+++ EXCERPTED RECORDS

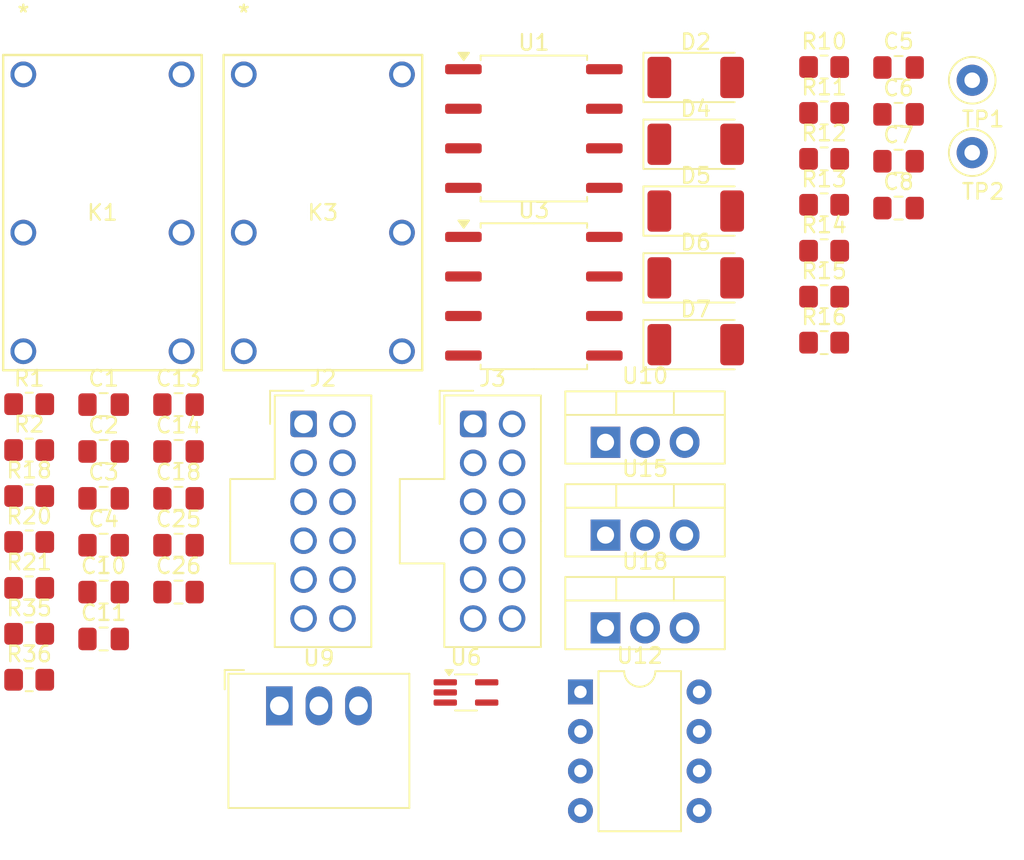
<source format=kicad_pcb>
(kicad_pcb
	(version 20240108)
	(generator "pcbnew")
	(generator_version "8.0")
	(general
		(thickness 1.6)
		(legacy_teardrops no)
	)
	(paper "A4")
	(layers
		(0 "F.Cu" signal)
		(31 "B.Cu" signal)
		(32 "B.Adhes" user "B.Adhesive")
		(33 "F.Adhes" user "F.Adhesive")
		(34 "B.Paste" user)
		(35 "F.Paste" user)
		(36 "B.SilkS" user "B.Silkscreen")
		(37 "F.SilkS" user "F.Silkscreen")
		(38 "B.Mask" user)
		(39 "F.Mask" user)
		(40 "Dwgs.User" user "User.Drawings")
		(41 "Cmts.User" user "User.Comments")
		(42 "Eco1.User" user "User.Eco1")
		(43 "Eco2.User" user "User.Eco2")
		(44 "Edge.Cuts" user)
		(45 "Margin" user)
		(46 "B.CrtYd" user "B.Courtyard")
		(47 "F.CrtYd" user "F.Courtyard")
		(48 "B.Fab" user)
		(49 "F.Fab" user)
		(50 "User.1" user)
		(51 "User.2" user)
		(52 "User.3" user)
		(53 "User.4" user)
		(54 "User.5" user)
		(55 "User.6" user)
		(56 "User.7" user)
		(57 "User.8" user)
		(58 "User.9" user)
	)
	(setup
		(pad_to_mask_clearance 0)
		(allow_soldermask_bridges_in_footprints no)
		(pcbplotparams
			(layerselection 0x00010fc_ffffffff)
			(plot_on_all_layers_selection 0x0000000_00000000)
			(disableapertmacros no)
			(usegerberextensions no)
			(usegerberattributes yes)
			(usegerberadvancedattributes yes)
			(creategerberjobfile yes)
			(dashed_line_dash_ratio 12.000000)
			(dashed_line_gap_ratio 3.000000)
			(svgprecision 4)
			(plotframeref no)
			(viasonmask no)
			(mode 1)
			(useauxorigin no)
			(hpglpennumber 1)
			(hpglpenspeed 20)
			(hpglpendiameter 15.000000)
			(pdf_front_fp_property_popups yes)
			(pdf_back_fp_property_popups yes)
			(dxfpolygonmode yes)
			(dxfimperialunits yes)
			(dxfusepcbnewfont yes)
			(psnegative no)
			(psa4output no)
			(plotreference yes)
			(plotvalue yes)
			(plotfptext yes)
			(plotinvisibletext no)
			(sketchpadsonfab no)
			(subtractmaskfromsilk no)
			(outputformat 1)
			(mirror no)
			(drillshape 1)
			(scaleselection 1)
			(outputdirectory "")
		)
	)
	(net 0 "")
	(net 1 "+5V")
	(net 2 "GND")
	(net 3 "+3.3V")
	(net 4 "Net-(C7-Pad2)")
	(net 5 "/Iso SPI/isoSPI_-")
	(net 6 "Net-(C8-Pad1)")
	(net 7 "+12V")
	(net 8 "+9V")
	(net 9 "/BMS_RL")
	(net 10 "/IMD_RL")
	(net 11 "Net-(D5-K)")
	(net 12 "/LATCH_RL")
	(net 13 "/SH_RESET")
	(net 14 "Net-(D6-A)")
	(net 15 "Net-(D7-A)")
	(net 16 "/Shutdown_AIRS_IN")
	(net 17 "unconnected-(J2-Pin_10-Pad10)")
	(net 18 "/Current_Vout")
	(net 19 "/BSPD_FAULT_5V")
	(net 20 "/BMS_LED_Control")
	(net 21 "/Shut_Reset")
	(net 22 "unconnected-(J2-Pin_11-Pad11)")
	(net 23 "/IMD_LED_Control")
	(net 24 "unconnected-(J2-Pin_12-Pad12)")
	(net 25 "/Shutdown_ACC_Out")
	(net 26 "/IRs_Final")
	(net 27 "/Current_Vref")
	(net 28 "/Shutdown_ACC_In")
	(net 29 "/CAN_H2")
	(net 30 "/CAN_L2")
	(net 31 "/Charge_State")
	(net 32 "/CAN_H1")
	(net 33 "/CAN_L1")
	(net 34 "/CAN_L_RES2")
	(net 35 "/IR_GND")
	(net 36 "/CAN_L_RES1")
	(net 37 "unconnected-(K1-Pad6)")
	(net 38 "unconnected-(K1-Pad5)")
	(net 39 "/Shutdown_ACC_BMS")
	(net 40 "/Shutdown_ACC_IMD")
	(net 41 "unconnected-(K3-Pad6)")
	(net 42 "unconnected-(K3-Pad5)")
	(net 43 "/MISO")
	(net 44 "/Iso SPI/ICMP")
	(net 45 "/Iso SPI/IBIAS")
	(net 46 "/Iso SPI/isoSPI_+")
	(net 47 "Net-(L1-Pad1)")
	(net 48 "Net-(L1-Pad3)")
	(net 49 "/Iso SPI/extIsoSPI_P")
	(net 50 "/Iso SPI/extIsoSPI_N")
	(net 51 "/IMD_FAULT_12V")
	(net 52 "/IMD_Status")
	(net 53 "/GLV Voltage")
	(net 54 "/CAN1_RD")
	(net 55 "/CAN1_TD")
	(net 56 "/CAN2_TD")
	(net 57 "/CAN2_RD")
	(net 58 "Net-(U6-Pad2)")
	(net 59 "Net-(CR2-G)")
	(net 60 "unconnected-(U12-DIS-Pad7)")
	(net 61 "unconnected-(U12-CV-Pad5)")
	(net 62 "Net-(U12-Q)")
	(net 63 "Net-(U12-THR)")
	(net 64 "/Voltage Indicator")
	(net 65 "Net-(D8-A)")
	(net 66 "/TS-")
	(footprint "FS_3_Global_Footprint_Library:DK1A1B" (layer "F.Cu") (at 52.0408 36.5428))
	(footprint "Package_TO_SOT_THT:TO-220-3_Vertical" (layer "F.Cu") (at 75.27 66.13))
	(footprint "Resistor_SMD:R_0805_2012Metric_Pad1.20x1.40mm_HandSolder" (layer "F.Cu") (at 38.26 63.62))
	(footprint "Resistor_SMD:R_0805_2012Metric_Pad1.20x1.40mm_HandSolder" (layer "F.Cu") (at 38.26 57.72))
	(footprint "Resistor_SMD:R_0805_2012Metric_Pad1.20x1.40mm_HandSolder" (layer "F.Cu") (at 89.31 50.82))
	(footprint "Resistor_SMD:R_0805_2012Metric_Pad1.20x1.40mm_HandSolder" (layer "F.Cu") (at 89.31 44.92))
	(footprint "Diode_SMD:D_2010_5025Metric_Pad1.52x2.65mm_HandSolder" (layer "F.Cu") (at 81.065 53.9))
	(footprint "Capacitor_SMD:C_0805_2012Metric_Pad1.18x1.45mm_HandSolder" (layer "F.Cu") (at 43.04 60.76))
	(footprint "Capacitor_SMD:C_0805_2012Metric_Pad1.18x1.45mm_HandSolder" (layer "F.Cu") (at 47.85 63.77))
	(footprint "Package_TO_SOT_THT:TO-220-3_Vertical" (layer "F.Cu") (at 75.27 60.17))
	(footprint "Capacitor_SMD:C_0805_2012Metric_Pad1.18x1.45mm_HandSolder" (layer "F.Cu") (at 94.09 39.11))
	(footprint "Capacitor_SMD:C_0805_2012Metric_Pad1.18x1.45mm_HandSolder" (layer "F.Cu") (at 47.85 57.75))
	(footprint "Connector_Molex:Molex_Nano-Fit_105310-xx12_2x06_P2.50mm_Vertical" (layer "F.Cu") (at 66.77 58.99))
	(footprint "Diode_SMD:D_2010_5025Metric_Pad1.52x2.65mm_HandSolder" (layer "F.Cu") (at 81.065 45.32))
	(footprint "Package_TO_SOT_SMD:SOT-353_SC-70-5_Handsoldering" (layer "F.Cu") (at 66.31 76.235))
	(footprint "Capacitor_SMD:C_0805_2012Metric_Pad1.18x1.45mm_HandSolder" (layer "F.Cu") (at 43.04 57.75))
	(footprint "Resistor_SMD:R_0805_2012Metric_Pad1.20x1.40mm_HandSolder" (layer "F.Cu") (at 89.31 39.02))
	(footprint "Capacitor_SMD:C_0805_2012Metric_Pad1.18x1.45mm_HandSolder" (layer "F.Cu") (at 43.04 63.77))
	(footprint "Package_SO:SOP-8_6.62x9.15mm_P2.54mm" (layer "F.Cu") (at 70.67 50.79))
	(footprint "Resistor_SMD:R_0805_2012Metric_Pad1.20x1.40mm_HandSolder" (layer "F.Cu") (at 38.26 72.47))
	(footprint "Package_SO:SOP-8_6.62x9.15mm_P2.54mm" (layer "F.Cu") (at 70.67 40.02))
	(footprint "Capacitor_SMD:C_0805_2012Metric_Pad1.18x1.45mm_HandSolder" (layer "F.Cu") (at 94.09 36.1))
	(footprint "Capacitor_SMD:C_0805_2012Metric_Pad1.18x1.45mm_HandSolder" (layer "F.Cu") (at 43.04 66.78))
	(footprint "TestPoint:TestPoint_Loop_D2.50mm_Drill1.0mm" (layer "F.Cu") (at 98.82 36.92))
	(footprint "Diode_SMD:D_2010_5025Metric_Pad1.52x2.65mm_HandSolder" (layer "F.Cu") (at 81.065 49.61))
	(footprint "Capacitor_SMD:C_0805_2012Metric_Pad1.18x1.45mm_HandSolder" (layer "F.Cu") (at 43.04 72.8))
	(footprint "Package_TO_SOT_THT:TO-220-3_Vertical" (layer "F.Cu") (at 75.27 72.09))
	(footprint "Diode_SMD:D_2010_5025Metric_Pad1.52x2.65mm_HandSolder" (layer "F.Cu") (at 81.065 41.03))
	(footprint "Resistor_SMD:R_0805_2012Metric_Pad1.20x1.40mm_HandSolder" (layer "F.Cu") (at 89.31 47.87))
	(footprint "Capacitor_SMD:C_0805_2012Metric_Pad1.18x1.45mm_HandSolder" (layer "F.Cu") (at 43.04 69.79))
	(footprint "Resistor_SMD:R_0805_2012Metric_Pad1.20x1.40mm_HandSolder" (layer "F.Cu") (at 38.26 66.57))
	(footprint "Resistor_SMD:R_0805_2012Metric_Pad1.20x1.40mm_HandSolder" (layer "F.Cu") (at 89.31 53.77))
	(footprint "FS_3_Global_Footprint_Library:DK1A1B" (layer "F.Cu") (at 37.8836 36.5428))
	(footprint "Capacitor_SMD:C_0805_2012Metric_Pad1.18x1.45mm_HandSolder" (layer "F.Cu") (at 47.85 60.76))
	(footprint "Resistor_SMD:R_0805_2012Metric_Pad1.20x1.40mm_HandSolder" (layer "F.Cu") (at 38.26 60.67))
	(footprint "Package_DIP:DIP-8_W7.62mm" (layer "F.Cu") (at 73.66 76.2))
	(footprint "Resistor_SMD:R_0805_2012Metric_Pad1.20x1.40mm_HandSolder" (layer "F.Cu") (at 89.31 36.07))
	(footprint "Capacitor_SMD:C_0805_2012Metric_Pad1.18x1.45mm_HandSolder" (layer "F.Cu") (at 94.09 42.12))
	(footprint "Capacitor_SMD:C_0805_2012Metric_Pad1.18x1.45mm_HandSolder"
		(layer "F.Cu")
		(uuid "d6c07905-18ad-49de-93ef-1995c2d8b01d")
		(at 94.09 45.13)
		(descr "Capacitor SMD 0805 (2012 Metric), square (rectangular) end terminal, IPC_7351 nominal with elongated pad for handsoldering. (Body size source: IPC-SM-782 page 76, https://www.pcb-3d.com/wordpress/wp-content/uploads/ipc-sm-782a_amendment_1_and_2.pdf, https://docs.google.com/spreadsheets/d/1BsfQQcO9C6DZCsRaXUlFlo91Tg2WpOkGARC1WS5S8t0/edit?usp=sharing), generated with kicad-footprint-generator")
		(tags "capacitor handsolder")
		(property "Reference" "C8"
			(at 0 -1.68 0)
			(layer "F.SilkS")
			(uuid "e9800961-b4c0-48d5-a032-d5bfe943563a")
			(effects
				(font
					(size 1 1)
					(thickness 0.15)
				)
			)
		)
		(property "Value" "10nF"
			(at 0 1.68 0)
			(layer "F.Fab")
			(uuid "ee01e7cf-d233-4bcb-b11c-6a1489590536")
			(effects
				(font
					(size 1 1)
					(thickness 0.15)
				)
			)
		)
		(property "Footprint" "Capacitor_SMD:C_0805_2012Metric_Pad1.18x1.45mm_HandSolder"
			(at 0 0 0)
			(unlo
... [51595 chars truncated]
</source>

++++++

Look over the records above and copy each line that includes the string "SilkS".

YOUR SOLUTION>
		(36 "B.SilkS" user "B.Silkscreen")
		(37 "F.SilkS" user "F.Silkscreen")
			(layer "F.SilkS")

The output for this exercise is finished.